EDIT: here is the result with the \degree string removed from the latex:
It's very hard to debug from a screenshot, but it works fine for me (I've simplified the LaTeX: you don't need all those extra braces).
Thank you @arnog will keep testing and hopefully find out what's going on with my setup. In the meantime possibly also another bug, \arccos(cos(0.5))6 doesn't evaluate properly.
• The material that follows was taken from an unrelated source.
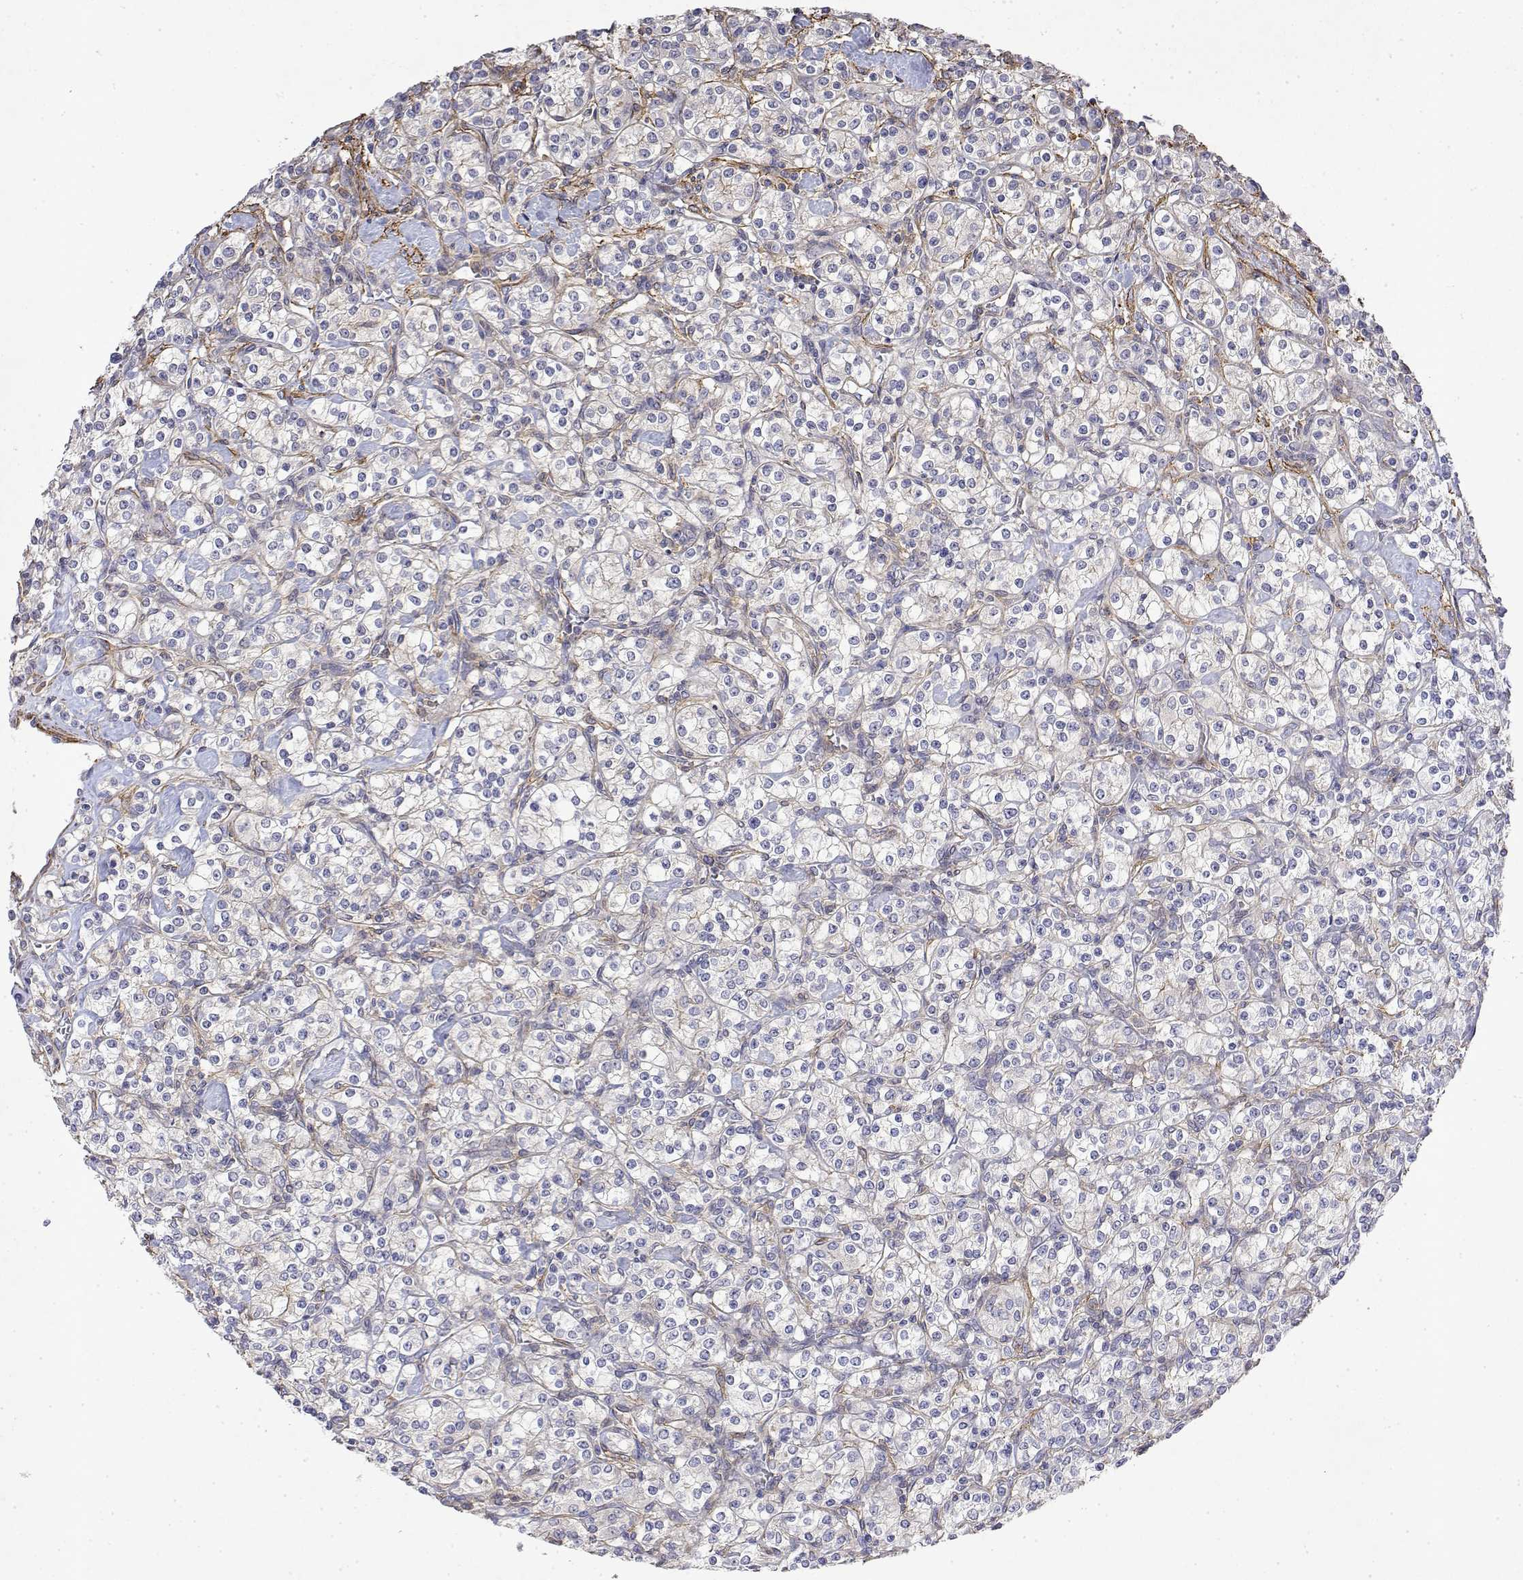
{"staining": {"intensity": "negative", "quantity": "none", "location": "none"}, "tissue": "renal cancer", "cell_type": "Tumor cells", "image_type": "cancer", "snomed": [{"axis": "morphology", "description": "Adenocarcinoma, NOS"}, {"axis": "topography", "description": "Kidney"}], "caption": "Tumor cells show no significant staining in adenocarcinoma (renal).", "gene": "SOWAHD", "patient": {"sex": "male", "age": 77}}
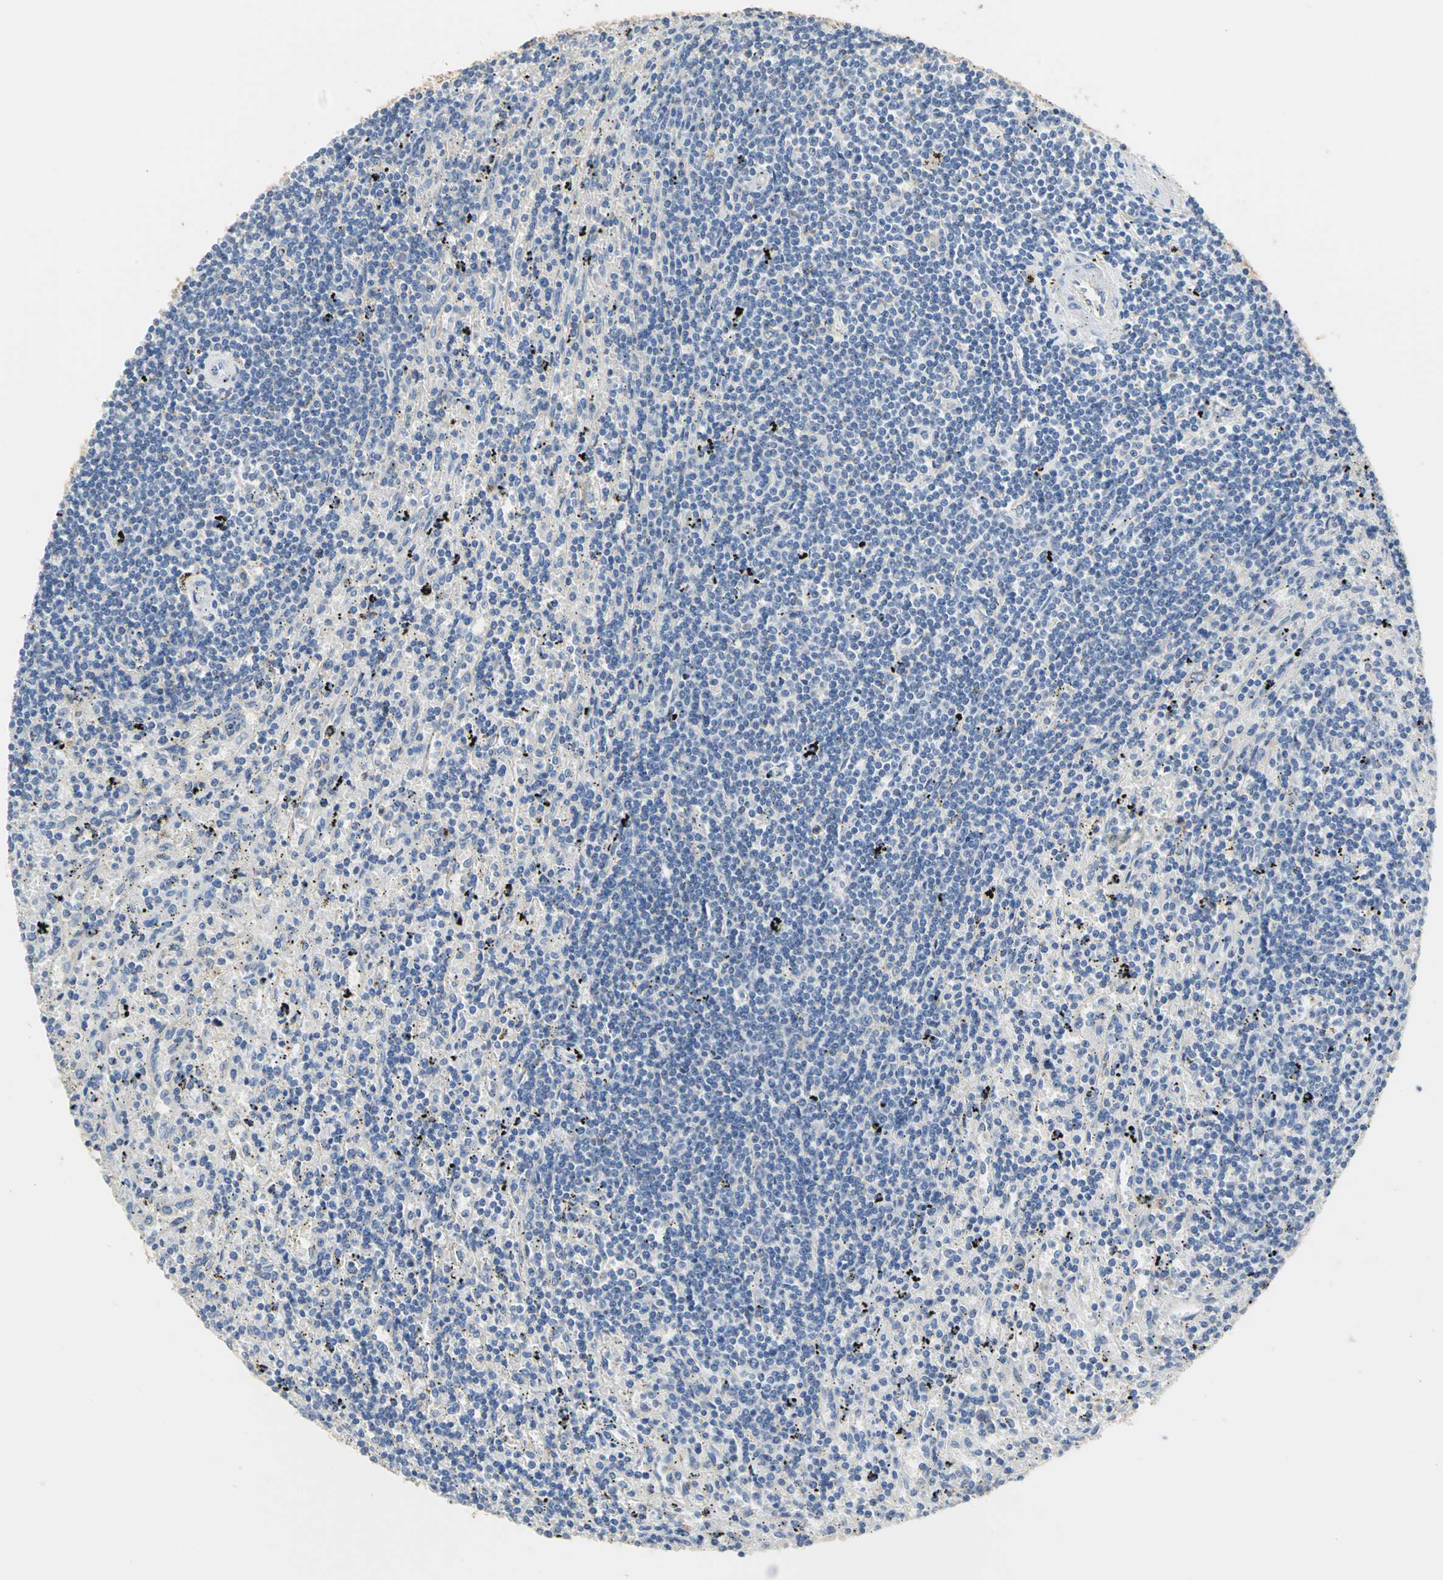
{"staining": {"intensity": "negative", "quantity": "none", "location": "none"}, "tissue": "lymphoma", "cell_type": "Tumor cells", "image_type": "cancer", "snomed": [{"axis": "morphology", "description": "Malignant lymphoma, non-Hodgkin's type, Low grade"}, {"axis": "topography", "description": "Spleen"}], "caption": "A micrograph of human lymphoma is negative for staining in tumor cells.", "gene": "GYG2", "patient": {"sex": "male", "age": 76}}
It should be 3. That's why I had the inverse trig functions in extra parentheses.
The arccos function is spelled "arccos".
Thank you
It's very hard to debug from a screenshot, but it works fine for me (I've simplified the LaTeX: you don't need all those extra braces).
import { ComputeEngine } from '@cortex-js/compute-engine'
const ce = new ComputeEngine()
ce.angularUnit = 'deg'
const latex = '\\arccos(\\cos(45))'
const expr = ce.parse(latex)
const x = expr.N().value
console.log('ce.angularUnit =', ce.angularUnit)
console.log('expr.latex =', expr.latex)
console.log('expr =', JSON.stringify(expr.json))
console.log(`expr.N().value = ${x}`)
The output is:
Am I doing something wrong here? I'm on version "@cortex-js/compute-engine": "^0.24.1"
Thank you for sharing your code. It looks correct. However, those changes are in the main branch but have not been published to npm yet. You can look at the CHANGELOG file for more info.
Ah that makes sense, thank you!
I patched it and it works now. But there now seems to be an issue with tan(90) in degrees which should be infinity. It spits out a very big number this time.
import { ComputeEngine } from '@cortex-js/compute-engine'
const ce = new ComputeEngine()
ce.angularUnit = 'deg'
let latex = '\\arccos(\\cos(45))'
let expr = ce.parse(latex)
let x = expr.N().value
console.log('ce.angularUnit =', ce.angularUnit)
console.log('expr.latex =', expr.latex)
console.log('expr =', JSON.stringify(expr.json))
console.log(`expr.N().value = ${x}`)
console.log('-'.repeat(30))
latex = '\\tan(90)'
expr = ce.parse(latex)
x = expr.N().value
console.log('ce.angularUnit =', ce.angularUnit)
console.log('expr.latex =', expr.latex)
console.log('expr =', JSON.stringify(expr.json))
console.log(`expr.N().value = ${x}`)
I've added support for constructible values when the unit is not radians. Note that tan(90) is ComplexInfinity (or undefined when converting to a JS value).
Thank you very much @arnog working now!